Light sensor using Photo Transistor

The circuit you show should work as it is, since it is already for a phototransistor. Just leave your base lead floating.

EDIT - the breadboard circuit you have added looks correct (though it's hard to read..) so go ahead and try it. If it doesn't work let us know. Maybe change the resistor to 2k or larger if you are worried about blowing the LED.

Just to note this circuit will work fine, although Steven's suggestion is "preferable" in general. I would maybe not change things till you have it working.
The reason the circuit is usually not the best way to do this is because it relies upon Hfe, which can vary quite widely in a transistor and is subject to temperature changes. This means the base resistor must be chosen according to the particular transistor used.

The reasons it is picked for this circuit are as it uses 1 less resistor (for size purposes, see picture below) Also this circuit is designed for a 3V cell like a CR2032, which has a high internal resistance and generally cannot supply enough current to damage the LED (so it's like having a series resistor in place) The original project page explains all this.

So if you are intending to eventually power this circuit from something else other than a coin cell, then you should go for the common emitter circuit Steven describes. The site you got the above circuit from also has an example of such a circuit:

To help with the breadboard I just threw together the little circuit shown in your question. I only had an IR phototransistor but it doesn't matter much for this, it still works the same. Anyway here are a couple of pictures of it working, hopefully you can see how the connections go:

The phototransistor base is floating, and I swapped the 1k for a 22k in my circuit to bias it correctly (I arrived at this value roughly, see below) and used a BC337 npn. Since the BC337 has lots of gain the 22k works well for the base current.
To give an idea of why the 22k resistor, the BC337 I'm using has a gain of around ~400, and the voltage it will see is 3V - (Vled + collector-emitter drop) -> 3V - (1.8V + 0.7V) = ~0.5V. So 0.5V / 22k = 23uA into the base.
The gain for the BC337-40 is typically 400, so 23uA * 400 = 9.2mA. The min/max gain given in the datasheet is 250-630, so the actual max LED current could vary from ~6mA to 14mA, which is within maximum LED current (20mA) My actual measured maximum current was 10mA, so this fits with the above calculations.
The power rails are on the right, red for +V and black for ground.

With the lights turned down a bit:

It actually works very well, off in normal light and starts turning on as soon as I start dimming the lights. You may have to try a few different values of resistor in your circuit to arrive at your desired setting.

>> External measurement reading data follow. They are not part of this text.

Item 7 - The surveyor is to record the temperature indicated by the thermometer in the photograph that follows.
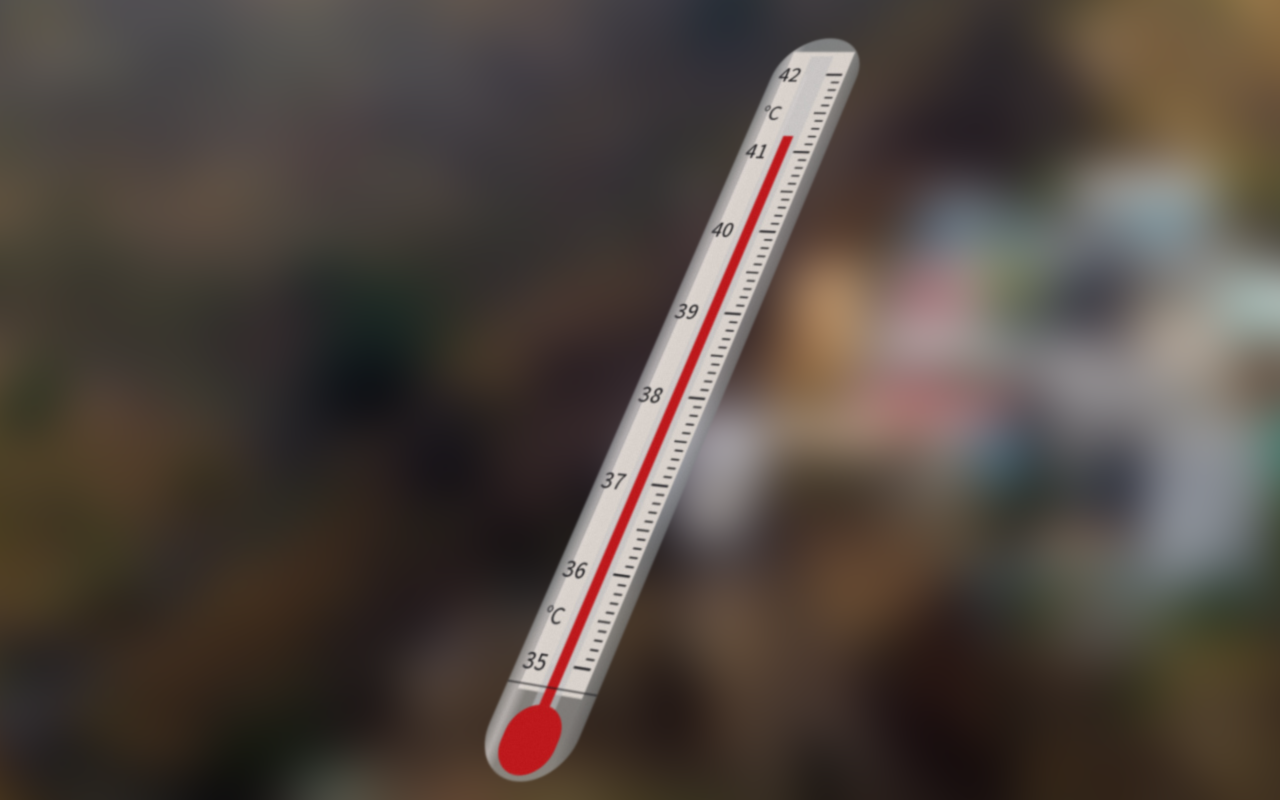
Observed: 41.2 °C
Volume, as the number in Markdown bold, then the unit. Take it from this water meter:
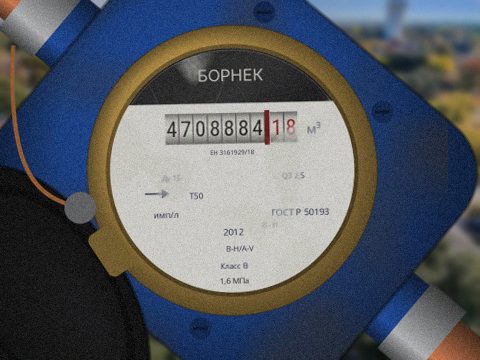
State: **4708884.18** m³
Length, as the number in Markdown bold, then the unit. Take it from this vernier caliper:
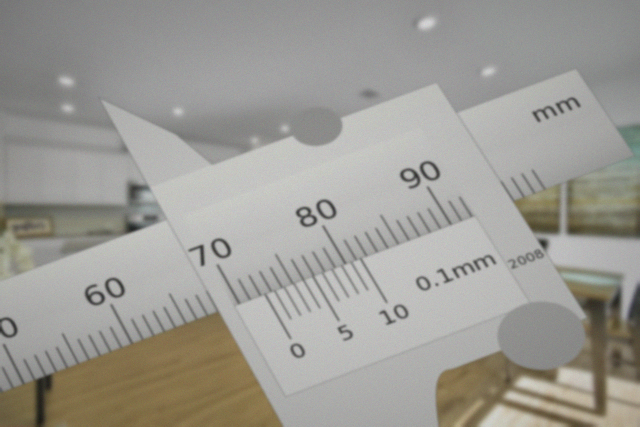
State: **72.4** mm
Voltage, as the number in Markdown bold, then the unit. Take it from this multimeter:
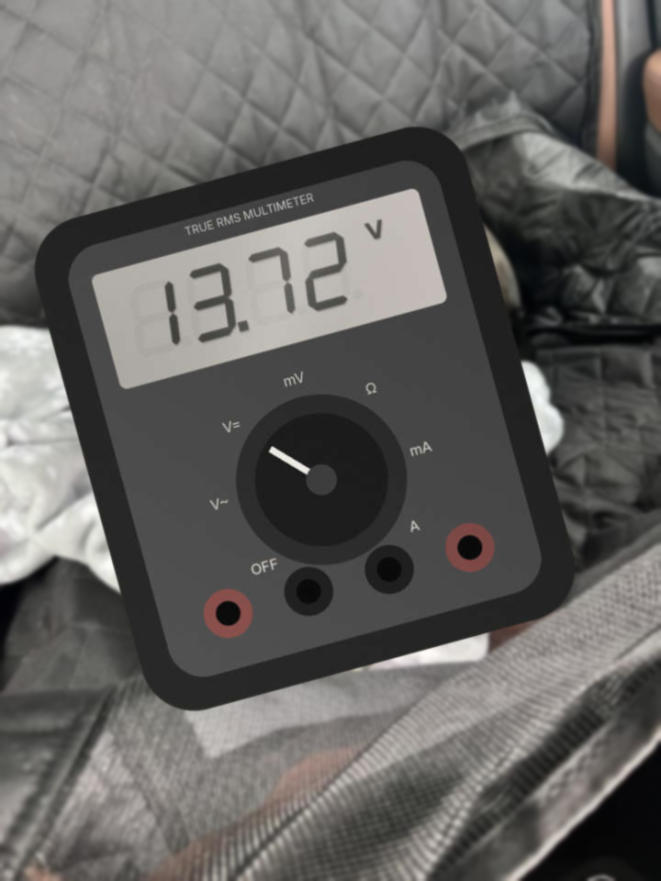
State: **13.72** V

First move the LED to the transistor's collector, and add a series resistor. You now have a common collector circuit, and the 2N3904's base is at 2.7 V or higher, depending on the LED voltage. Then if there's no current through the phototransistor you have 300 \$\mu\$A base current (0.3 V / 1 kΩ). If the transistor has an \$H_{FE}\$ of 100 you'll have 30 mA LED current and that may be too much. But the main problem is that \$H_{FE}\$ may have a wide variation, and the upper limit is often not even specified. You have absolutely no feedback in the circuit so that 30 mA may as well be 150 mA, probably destroying the LED in a circuit with a higher power supply. You do need a resistor, and with the LED on the collector's side your series resistor will limit the current.

edited to explain it better This is the circuit you should get. If phototransistor Q2 does not draw current, then Q1's base gets current through R2. The base is at 0.7 V (always 0.7 V higher than the emitter), and the power supply is 3 V, so there's 3 V - 0.7 V = 2.3 V across R2. Then because of Ohm's Law the current through R2 = 2.3 V / 1 kΩ = 2.3 mA. Transistor Q1 will want to increase that 100-fold to get 230 mA collector current. R1 will limit that. If Q1 is on then the LED's cathode will be at around 0 V, and the anode 2 V higher, at 2 V (that's typical for a red LED). So there remains 1 V for resistor R1, and if we want 20 mA through it (and the LED) we apply Ohm's Law again: R = 1 V / 20 mA = 50 Ω. So R1 will make sure that the LED current won't go higher than 20 mA.

Now if Q2 (the phototransistor) gets light it will also draw current, and draw it away from Q1. The more light, the more Q2 current, and the less Q1 base current. So that the LED will go dimmer with more ambient light.